**Exercise requirements:** Copy exactly every line below, from the first through the one that contains "Il Texas Instruments", and skip all pictures.
====
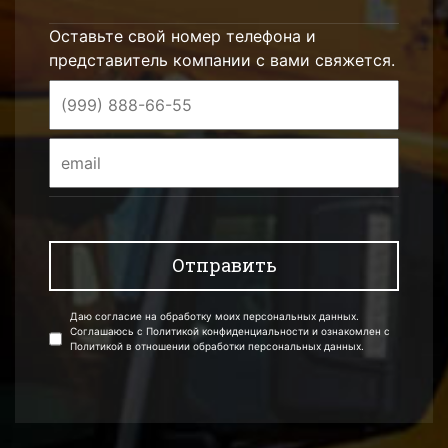
Оставьте свой номер телефона и
представитель компании с вами свяжется.
Даю согласие на обработку моих персональных данных.
Соглашаюсь с Политикой конфиденциальности и ознакомлен с
Политикой в отношении обработки персональных данных.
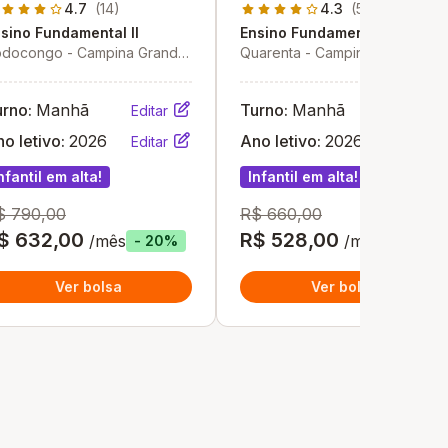
Carmela Veloso
4.7
(14)
4.3
(50)
sino Fundamental II
Ensino Fundamental II
docongo - Campina Grande
Quarenta - Campina Grande -
PB
PB
urno:
Manhã
Turno:
Manhã
Editar
Editar
o letivo:
2026
Ano letivo:
2026
Editar
Editar
nfantil em alta!
Infantil em alta!
$ 790,00
R$ 660,00
$ 632,00
R$ 528,00
/mês
/mês
- 20%
- 20%
Ver bolsa
Ver bolsa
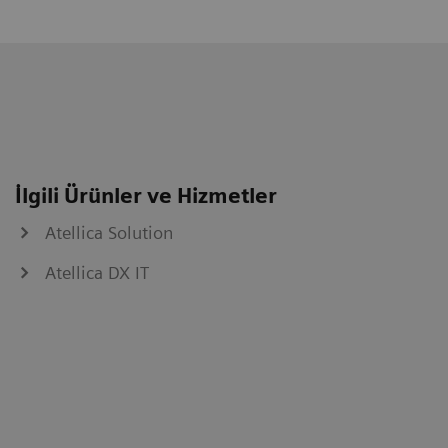
İlgili Ürünler ve Hizmetler
Atellica Solution
Atellica DX IT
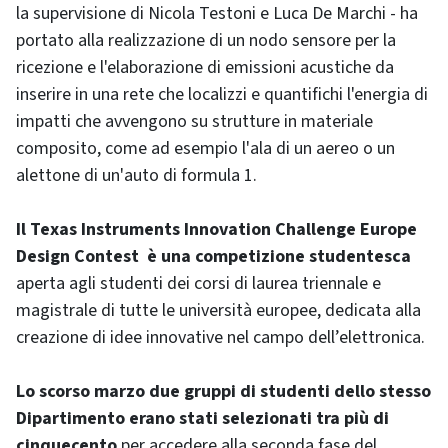
la supervisione di Nicola Testoni e Luca De Marchi - ha
portato alla realizzazione di un nodo sensore per la
ricezione e l'elaborazione di emissioni acustiche da
inserire in una rete che localizzi e quantifichi l'energia di
impatti che avvengono su strutture in materiale
composito, come ad esempio l'ala di un aereo o un
alettone di un'auto di formula 1.
Il Texas Instruments Innovation Challenge Europe
Design Contest è una competizione studentesca
aperta agli studenti dei corsi di laurea triennale e
magistrale di tutte le università europee, dedicata alla
creazione di idee innovative nel campo dell’elettronica.
Lo scorso marzo due gruppi di studenti dello stesso
Dipartimento erano stati selezionati tra più di
cinquecento
per accedere alla seconda fase del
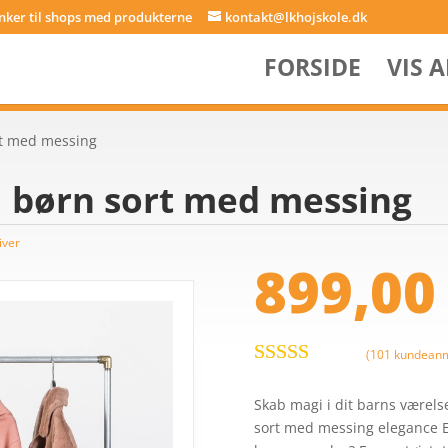
inker til shops med produkterne
kontakt@lkhojskole.dk
FORSIDE
VIS 
rt med messing
l børn sort med messing
iver
899,0
(
101
kundeanm
Bedømt
som
3.7
Skab magi i dit barns værels
ud af 5
sort med messing elegance Er
baseret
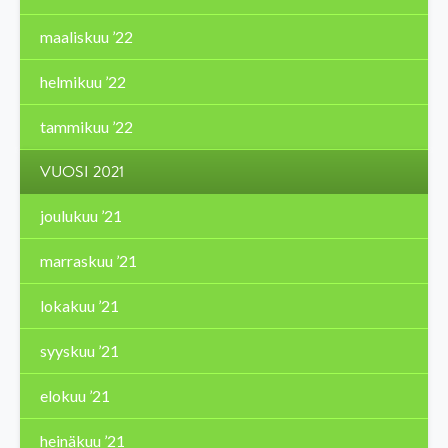
maaliskuu ’22
helmikuu ’22
tammikuu ’22
VUOSI 2021
joulukuu ’21
marraskuu ’21
lokakuu ’21
syyskuu ’21
elokuu ’21
heinäkuu ’21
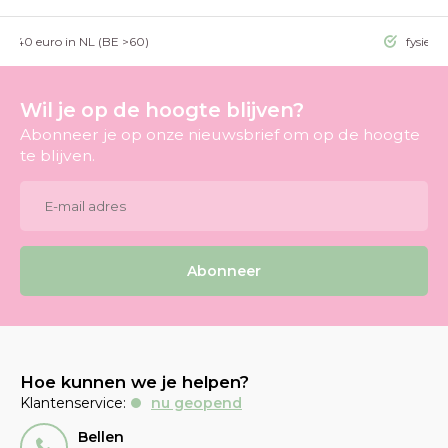
g >40 euro in NL (BE >60)
fysieke
Wil je op de hoogte blijven?
Abonneer je op onze nieuwsbrief om op de hoogte
te blijven.
Abonneer
Hoe kunnen we je helpen?
Klantenservice:
nu geopend
Bellen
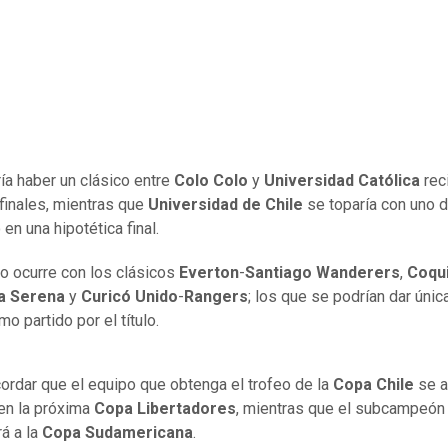
ría haber un clásico entre
Colo Colo
y
Universidad Católica
rec
finales, mientras que
Universidad de Chile
se toparía con uno d
en una hipotética final.
 ocurre con los clásicos
Everton
-
Santiago Wanderers
,
Coqu
a Serena
y
Curicó Unido
-
Rangers
; los que se podrían dar úni
imo partido por el título.
ordar que el equipo que obtenga el trofeo de la
Copa Chile
se a
 en la próxima
Copa Libertadores
, mientras que el subcampeón
rá a la
Copa Sudamericana
.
====
**Result:**
Оставьте свой номер телефона и
представитель компании с вами свяжется.
Даю согласие на обработку моих персональных данных.
Соглашаюсь с Политикой конфиденциальности и ознакомлен с
Политикой в отношении обработки персональных данных.
Carmela Veloso
4.7
(14)
4.3
(50)
sino Fundamental II
Ensino Fundamental II
docongo - Campina Grande
Quarenta - Campina Grande -
PB
PB
urno:
Manhã
Turno:
Manhã
Editar
Editar
o letivo:
2026
Ano letivo:
2026
Editar
Editar
nfantil em alta!
Infantil em alta!
$ 790,00
R$ 660,00
$ 632,00
R$ 528,00
/mês
/mês
- 20%
- 20%
Ver bolsa
Ver bolsa
İlgili Ürünler ve Hizmetler
Atellica Solution
Atellica DX IT
la supervisione di Nicola Testoni e Luca De Marchi - ha
portato alla realizzazione di un nodo sensore per la
ricezione e l'elaborazione di emissioni acustiche da
inserire in una rete che localizzi e quantifichi l'energia di
impatti che avvengono su strutture in materiale
composito, come ad esempio l'ala di un aereo o un
alettone di un'auto di formula 1.
Il Texas Instruments Innovation Challenge Europe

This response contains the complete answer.